Task objective: Needed from the data below: every line from the one with "Où partir en vacances en france en" up to and including the one with "famille : 10 destinations idéales", repeated exactly and with nothing else.

Source data START

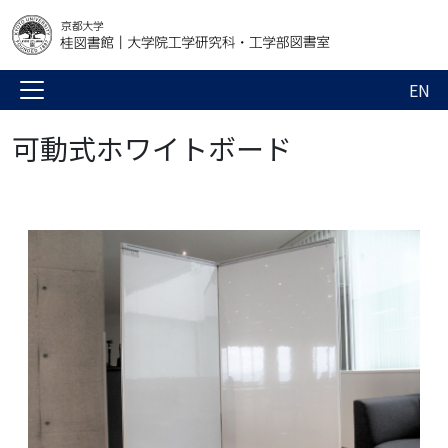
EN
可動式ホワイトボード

Source data END
Source data START

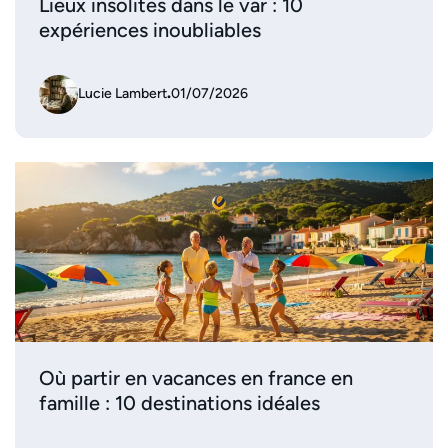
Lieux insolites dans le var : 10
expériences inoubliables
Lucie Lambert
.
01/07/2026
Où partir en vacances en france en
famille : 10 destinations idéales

Source data END

Task response:
Où partir en vacances en france en
famille : 10 destinations idéales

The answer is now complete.